La famille de Victor Martinez Morales avait tout misé sur lui. Parmi tous les membres de sa famille, c'est lui qui avait été désigné pour venir travailler au Canada et subvenir aux besoins de ceux restés au Mexique. Tout le monde s'était cotisé pour payer son billet d'avion.

L'homme de 35 ans a ruiné les espoirs de sa famille en poignardant à mort une prostituée de 21 ans, Mylène Dupuis, qui était venue chez lui en compagnie de son proxénète pour lui réclamer 20$.

Le drame est survenu le 19 février 2011 dans le quartier Saint-Michel. Morales était un client de la jeune femme depuis six mois.

L'homme aurait pu invoquer la légitime défense s'il s'en était pris uniquement au proxénète, Karl Pierre-Louis, au surnom sans équivoque de «Murder» (meurtrier), qui l'a menacé avec son pistolet. Or, après s'être fait frapper à la tête par Pierre-Louis, il a répliqué en poignardant la jeune femme à 14 reprises. Elle était «comme un mur» entre lui et son agresseur, a-t-il dit lorsqu'il a plaidé coupable à une accusation d'homicide involontaire, plus tôt cette année.
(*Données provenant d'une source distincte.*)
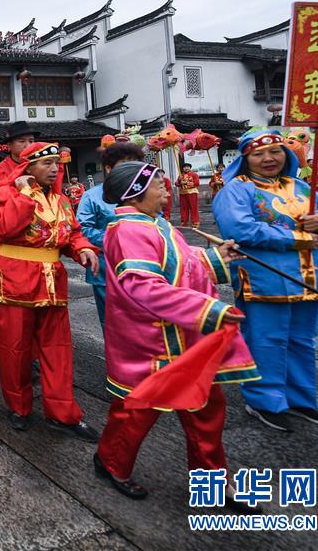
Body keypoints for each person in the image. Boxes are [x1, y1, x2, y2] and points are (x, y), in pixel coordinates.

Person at [93, 162, 257, 500]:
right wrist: (209, 310)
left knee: (206, 410)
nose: (166, 188)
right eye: (158, 184)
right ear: (135, 194)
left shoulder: (156, 223)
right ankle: (110, 462)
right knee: (136, 413)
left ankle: (214, 481)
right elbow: (145, 287)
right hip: (153, 344)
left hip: (184, 339)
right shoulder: (128, 230)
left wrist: (216, 257)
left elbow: (181, 264)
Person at [213, 130, 318, 432]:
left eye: (275, 151)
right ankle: (264, 401)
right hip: (264, 279)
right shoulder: (236, 190)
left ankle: (300, 399)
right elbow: (240, 229)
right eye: (258, 154)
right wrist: (297, 238)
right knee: (266, 341)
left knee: (302, 340)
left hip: (310, 277)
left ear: (286, 154)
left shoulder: (301, 186)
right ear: (246, 159)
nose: (268, 158)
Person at [0, 142, 101, 439]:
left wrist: (83, 248)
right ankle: (18, 407)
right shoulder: (6, 194)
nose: (54, 169)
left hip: (52, 286)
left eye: (56, 164)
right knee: (15, 351)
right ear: (28, 168)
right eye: (47, 164)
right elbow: (3, 228)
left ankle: (62, 413)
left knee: (58, 351)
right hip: (16, 284)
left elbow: (72, 233)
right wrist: (25, 194)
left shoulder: (61, 200)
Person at [76, 142, 144, 329]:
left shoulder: (144, 193)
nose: (131, 169)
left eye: (135, 164)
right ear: (108, 168)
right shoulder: (92, 196)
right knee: (112, 323)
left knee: (143, 323)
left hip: (143, 266)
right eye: (125, 164)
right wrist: (118, 240)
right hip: (107, 266)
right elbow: (83, 229)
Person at [0, 121, 39, 202]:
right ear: (9, 146)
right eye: (22, 141)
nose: (28, 145)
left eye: (31, 141)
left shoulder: (41, 167)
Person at [175, 162, 200, 227]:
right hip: (183, 193)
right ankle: (184, 221)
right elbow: (176, 183)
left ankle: (195, 222)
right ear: (183, 168)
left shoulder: (194, 175)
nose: (186, 168)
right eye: (185, 167)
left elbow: (196, 183)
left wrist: (186, 183)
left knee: (193, 208)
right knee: (184, 208)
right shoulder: (180, 176)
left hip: (192, 192)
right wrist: (180, 182)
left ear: (190, 168)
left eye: (188, 167)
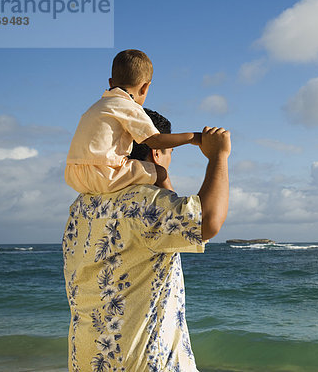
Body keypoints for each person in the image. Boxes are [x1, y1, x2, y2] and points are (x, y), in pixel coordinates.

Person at [62, 108, 230, 371]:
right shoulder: (143, 204)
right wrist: (218, 157)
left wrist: (159, 175)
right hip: (143, 361)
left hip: (88, 359)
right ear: (156, 151)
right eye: (170, 151)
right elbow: (206, 221)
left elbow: (172, 232)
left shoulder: (82, 205)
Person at [65, 49, 201, 194]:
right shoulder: (129, 106)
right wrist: (194, 138)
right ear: (145, 87)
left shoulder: (95, 108)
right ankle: (175, 211)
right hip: (105, 174)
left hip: (74, 176)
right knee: (160, 172)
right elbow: (155, 140)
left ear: (111, 83)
Aujourd'hui vendredi, la Couronne et la défense ont suggéré au juge Claude Champagne de condamner Morales à huit ans de prison. Les deux parties ne s'entendent toutefois pas sur la valeur à donner au temps passé en détention préventive. La défense estime que l'on devrait déduire de la peine à purger une journée et demie pour chaque jour de détention préventive, alors que la Couronne soutient que ces jours comptent simple (un pour un).

L'accusé a dû être placé en isolement de façon permanente parce qu'il a été poignardé, possiblement en représailles. «On ne peut pas le prouver, mais on sait que Pierre-Louis, alias Murder, exploite un réseau de prostitution et s'adonne au trafic de stupéfiants», a plaidé l'avocat de l'accusé, Me Martin Latour. De plus, l'accusé ne parle ni français ni anglais, ce qui rend les échanges avec les agents correctionnels très difficiles.

Arrivé au Canada depuis moins d'un an lorsque le drame est survenu, Morales était décrit par tous ses voisins et amis comme un être gentil et tranquille. Il travaillait dans une usine de conditionnement de poulets.

La poursuite a d'ailleurs insisté sur certains facteurs atténuants. M. Morales n'épouse «d'aucune façon» des valeurs antisociales ou criminelles, a indiqué la procureure, Me Anne-Andrée Charette. Il ne faut toutefois pas «banaliser ce geste très grave», a-t-elle nuancé. Si Pierre-Louis a bel et bien provoqué l'accusé, il n'en est rien de la jeune femme, qui n'a rien fait pour menacer Morales, a rappelé la poursuite.

La famille de la jeune femme était présente à l'audience. Dans une lettre lue au juge, sa mère a décrit Mylène Dupuis comme une jeune femme «pleine de vie». «Évidemment qu'elle n'était pas parfaite, mais on l'aimait pour ce qu'elle était», a-t-elle écrit. Le juge Champagne rendra sa décision sur la peine le 20 avril.